[Data items]
------------------------------------------------------------

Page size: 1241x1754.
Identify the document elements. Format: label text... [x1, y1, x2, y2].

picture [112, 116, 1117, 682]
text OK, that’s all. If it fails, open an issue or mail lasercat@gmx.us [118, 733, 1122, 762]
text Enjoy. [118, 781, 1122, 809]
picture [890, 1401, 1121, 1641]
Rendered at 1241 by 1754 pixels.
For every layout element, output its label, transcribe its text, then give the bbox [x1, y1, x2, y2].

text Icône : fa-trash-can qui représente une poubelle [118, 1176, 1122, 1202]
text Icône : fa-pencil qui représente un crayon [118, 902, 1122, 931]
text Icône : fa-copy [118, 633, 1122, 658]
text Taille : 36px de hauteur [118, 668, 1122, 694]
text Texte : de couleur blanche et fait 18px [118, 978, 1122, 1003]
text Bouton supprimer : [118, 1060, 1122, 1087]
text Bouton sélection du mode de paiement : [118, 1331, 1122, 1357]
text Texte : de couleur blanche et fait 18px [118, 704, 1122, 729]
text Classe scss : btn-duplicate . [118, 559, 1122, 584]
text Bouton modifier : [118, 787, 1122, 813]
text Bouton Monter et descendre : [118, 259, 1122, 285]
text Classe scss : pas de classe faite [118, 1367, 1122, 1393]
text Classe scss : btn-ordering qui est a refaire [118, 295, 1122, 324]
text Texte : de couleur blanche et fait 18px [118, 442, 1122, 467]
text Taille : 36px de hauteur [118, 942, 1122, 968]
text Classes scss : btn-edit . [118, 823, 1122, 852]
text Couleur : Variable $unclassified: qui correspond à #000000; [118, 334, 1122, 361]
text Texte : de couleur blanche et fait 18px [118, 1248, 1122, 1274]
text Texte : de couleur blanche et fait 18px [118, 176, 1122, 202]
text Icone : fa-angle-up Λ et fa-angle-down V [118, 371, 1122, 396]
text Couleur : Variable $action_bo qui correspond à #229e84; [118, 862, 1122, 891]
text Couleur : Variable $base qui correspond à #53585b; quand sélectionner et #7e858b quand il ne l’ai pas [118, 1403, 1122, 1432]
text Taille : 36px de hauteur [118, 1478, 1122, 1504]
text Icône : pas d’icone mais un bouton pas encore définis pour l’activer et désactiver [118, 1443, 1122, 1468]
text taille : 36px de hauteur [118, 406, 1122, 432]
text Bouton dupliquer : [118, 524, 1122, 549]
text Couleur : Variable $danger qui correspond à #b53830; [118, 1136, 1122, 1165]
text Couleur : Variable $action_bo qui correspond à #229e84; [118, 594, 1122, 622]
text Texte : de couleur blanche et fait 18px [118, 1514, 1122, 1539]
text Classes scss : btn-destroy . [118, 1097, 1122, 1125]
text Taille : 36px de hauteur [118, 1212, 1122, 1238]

------------------------------------------------------------

Problem to work on
Write out the whole listing above again, changing each "36px" to "40px" and keeping everything else the same.

Exercise output
Page size: 1241x1754.
Identify the document elements. Format: label text... [x1, y1, x2, y2].

picture [112, 116, 1117, 682]
text OK, that’s all. If it fails, open an issue or mail lasercat@gmx.us [118, 733, 1122, 762]
text Enjoy. [118, 781, 1122, 809]
picture [890, 1401, 1121, 1641]
Rendered at 1241 by 1754 pixels.
For every layout element, output its label, transcribe its text, then give the bbox [x1, y1, x2, y2].

text Icône : fa-trash-can qui représente une poubelle [118, 1176, 1122, 1202]
text Icône : fa-pencil qui représente un crayon [118, 902, 1122, 931]
text Icône : fa-copy [118, 633, 1122, 658]
text Taille : 40px de hauteur [118, 668, 1122, 694]
text Texte : de couleur blanche et fait 18px [118, 978, 1122, 1003]
text Bouton supprimer : [118, 1060, 1122, 1087]
text Bouton sélection du mode de paiement : [118, 1331, 1122, 1357]
text Texte : de couleur blanche et fait 18px [118, 704, 1122, 729]
text Classe scss : btn-duplicate . [118, 559, 1122, 584]
text Bouton modifier : [118, 787, 1122, 813]
text Bouton Monter et descendre : [118, 259, 1122, 285]
text Classe scss : pas de classe faite [118, 1367, 1122, 1393]
text Classe scss : btn-ordering qui est a refaire [118, 295, 1122, 324]
text Texte : de couleur blanche et fait 18px [118, 442, 1122, 467]
text Taille : 40px de hauteur [118, 942, 1122, 968]
text Classes scss : btn-edit . [118, 823, 1122, 852]
text Couleur : Variable $unclassified: qui correspond à #000000; [118, 334, 1122, 361]
text Texte : de couleur blanche et fait 18px [118, 1248, 1122, 1274]
text Texte : de couleur blanche et fait 18px [118, 176, 1122, 202]
text Icone : fa-angle-up Λ et fa-angle-down V [118, 371, 1122, 396]
text Couleur : Variable $action_bo qui correspond à #229e84; [118, 862, 1122, 891]
text Couleur : Variable $base qui correspond à #53585b; quand sélectionner et #7e858b quand il ne l’ai pas [118, 1403, 1122, 1432]
text Taille : 40px de hauteur [118, 1478, 1122, 1504]
text Icône : pas d’icone mais un bouton pas encore définis pour l’activer et désactiver [118, 1443, 1122, 1468]
text taille : 40px de hauteur [118, 406, 1122, 432]
text Bouton dupliquer : [118, 524, 1122, 549]
text Couleur : Variable $danger qui correspond à #b53830; [118, 1136, 1122, 1165]
text Couleur : Variable $action_bo qui correspond à #229e84; [118, 594, 1122, 622]
text Texte : de couleur blanche et fait 18px [118, 1514, 1122, 1539]
text Classes scss : btn-destroy . [118, 1097, 1122, 1125]
text Taille : 40px de hauteur [118, 1212, 1122, 1238]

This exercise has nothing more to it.